──────── TEXT PASSAGE ────────

MADV_FREE'd buffers:
===================

So, back to the "if MADV_FREE pages are used as buffers" note.  The case
is arguable, and subject to multiple interpretations.

The madvise(2) manual page on the MADV_FREE advice value says:
- 'After a successful MADV_FREE ... data will be lost when
   the kernel frees the pages.'
- 'the free operation will be canceled if the caller writes
   into the page' / 'subsequent writes ... will succeed and
   then [the] kernel cannot free those dirtied pages'
- 'If there is no subsequent write, the kernel can free the
   pages at any time.'

Thoughts, questions, considerations...
- Since the kernel didn't actually free the page (page_ref_freeze()
  failed), should the data not have been lost? (on userspace read.)
- Should writes performed by the direct IO read be able to cancel
  the free operation?
  - Should the direct IO read be considered as 'the caller' too,
    as it's been requested by 'the caller'?
  - Should the bio technique to dirty pages on return to userspace
    (bio_check_pages_dirty() is called/used by __blkdev_direct_IO())
    be considered in another/special way here?
- Should an upcoming write from a previously requested direct IO
  read be considered as a subsequent write, so the kernel should
  not free the pages? (as it's known at the time of page reclaim.)

Technically, the last point would seem a reasonable consideration and
balance, as the madvise(2) manual page apparently (and fairly) seem to
assume that 'writes' are memory access from the userspace process (not
explicitly considering writes from the kernel or its corner cases; again,
fairly)..  plus the kernel fix implementation for the corner case of the
largely 'non-atomic write' encompassed by a direct IO read operation, is
relatively simple; and it helps.

────────

• **TASK REQUIREMENTS**
A – Copy the MADV_FREE passage from "failed), should the" to "called/used by __blkdev_direct_IO())".
B – In the records, from the line with "genus: Margaritopsis" through the end of the records, change "elevation" to "altitude" and write out only those lines, leaving everything else unchanged.
The text and the records have no connection to each other.

──────── LISTED RECORDS ────────

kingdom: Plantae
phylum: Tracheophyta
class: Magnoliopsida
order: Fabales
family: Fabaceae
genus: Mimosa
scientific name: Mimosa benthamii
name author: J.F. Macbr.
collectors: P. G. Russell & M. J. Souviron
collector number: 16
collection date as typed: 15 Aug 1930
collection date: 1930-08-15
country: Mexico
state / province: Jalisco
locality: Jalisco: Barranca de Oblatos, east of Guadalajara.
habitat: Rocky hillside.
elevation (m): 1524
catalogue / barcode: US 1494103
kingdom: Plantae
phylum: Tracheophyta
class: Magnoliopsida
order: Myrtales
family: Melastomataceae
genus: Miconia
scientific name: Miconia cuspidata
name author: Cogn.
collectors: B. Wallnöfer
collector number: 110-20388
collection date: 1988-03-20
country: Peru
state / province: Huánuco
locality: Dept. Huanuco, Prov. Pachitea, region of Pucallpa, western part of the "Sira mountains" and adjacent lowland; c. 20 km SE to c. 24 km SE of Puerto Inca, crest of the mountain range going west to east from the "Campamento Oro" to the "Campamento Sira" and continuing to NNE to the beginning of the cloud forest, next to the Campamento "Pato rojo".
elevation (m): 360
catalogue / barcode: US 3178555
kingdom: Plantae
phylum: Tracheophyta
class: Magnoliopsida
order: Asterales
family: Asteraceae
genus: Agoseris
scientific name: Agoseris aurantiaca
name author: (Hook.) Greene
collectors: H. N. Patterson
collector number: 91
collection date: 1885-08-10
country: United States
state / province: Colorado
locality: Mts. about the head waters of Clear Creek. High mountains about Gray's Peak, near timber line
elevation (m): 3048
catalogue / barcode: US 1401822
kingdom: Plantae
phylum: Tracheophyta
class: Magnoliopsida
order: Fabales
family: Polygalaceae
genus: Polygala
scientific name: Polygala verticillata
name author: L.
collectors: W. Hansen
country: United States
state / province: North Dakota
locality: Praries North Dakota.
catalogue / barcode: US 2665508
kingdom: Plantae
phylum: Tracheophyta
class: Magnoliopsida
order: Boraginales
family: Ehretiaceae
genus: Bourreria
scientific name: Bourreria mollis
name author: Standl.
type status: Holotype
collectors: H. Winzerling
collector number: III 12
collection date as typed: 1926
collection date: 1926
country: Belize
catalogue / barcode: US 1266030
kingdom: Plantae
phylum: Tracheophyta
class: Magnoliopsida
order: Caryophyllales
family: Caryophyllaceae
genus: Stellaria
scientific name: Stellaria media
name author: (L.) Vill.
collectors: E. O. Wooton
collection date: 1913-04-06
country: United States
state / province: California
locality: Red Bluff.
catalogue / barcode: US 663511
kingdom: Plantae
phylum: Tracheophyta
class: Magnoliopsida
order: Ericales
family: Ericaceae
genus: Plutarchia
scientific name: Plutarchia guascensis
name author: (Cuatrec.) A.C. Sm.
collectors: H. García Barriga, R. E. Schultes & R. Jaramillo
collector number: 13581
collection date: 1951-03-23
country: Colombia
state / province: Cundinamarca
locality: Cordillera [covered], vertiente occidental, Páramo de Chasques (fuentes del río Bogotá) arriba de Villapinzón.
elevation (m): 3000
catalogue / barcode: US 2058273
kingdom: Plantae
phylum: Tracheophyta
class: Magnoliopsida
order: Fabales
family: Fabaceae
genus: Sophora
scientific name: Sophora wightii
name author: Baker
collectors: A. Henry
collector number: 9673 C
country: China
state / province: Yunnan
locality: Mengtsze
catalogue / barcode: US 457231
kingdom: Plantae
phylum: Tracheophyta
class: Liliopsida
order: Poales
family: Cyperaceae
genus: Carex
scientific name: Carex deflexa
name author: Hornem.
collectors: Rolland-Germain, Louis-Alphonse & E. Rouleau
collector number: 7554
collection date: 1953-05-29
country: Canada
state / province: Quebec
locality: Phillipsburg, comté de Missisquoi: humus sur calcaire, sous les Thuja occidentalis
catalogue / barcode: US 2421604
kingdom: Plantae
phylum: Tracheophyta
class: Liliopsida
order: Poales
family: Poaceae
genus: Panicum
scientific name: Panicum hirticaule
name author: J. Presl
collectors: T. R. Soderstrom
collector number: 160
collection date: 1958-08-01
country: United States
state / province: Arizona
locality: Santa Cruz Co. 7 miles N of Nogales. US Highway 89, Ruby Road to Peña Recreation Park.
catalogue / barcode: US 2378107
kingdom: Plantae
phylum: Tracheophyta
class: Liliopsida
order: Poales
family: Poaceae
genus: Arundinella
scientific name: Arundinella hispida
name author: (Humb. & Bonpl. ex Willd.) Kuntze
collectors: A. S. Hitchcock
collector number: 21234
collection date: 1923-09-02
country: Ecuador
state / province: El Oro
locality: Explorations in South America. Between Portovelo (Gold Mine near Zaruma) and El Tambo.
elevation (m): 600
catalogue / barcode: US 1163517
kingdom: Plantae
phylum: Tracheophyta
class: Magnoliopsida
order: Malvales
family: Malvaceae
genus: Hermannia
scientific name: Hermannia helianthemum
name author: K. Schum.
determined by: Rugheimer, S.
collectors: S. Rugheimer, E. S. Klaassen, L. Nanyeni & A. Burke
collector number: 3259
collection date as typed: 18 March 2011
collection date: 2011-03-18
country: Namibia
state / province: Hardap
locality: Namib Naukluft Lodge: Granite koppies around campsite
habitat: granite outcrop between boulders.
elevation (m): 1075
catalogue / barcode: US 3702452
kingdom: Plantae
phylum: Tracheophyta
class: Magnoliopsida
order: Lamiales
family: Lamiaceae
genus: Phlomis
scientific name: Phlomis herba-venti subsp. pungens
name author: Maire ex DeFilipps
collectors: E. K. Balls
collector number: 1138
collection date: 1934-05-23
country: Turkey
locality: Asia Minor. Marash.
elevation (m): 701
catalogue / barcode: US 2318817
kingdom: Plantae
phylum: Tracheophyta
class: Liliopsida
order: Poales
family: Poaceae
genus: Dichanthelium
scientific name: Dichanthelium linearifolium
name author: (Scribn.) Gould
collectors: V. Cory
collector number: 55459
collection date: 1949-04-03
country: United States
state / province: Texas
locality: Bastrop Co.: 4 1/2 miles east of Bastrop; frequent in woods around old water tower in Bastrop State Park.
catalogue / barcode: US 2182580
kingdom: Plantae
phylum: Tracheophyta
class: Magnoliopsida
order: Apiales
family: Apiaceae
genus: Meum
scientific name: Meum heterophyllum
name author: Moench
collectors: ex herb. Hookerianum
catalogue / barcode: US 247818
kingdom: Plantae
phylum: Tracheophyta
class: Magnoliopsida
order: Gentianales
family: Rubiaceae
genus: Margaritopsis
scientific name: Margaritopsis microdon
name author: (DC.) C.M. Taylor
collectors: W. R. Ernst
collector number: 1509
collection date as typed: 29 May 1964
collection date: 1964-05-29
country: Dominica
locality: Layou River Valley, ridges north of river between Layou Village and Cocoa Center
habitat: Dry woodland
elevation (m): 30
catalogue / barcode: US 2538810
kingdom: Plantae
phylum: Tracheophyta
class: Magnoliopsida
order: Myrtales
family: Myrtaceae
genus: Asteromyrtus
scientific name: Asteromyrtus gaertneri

────────

• **EXERCISE RESULTS**
A –
failed), should the data not have been lost? (on userspace read.)
- Should writes performed by the direct IO read be able to cancel
  the free operation?
  - Should the direct IO read be considered as 'the caller' too,
    as it's been requested by 'the caller'?
  - Should the bio technique to dirty pages on return to userspace
    (bio_check_pages_dirty() is called/used by __blkdev_direct_IO())

B –
genus: Margaritopsis
scientific name: Margaritopsis microdon
name author: (DC.) C.M. Taylor
collectors: W. R. Ernst
collector number: 1509
collection date as typed: 29 May 1964
collection date: 1964-05-29
country: Dominica
locality: Layou River Valley, ridges north of river between Layou Village and Cocoa Center
habitat: Dry woodland
altitude (m): 30
catalogue / barcode: US 2538810
kingdom: Plantae
phylum: Tracheophyta
class: Magnoliopsida
order: Myrtales
family: Myrtaceae
genus: Asteromyrtus
scientific name: Asteromyrtus gaertneri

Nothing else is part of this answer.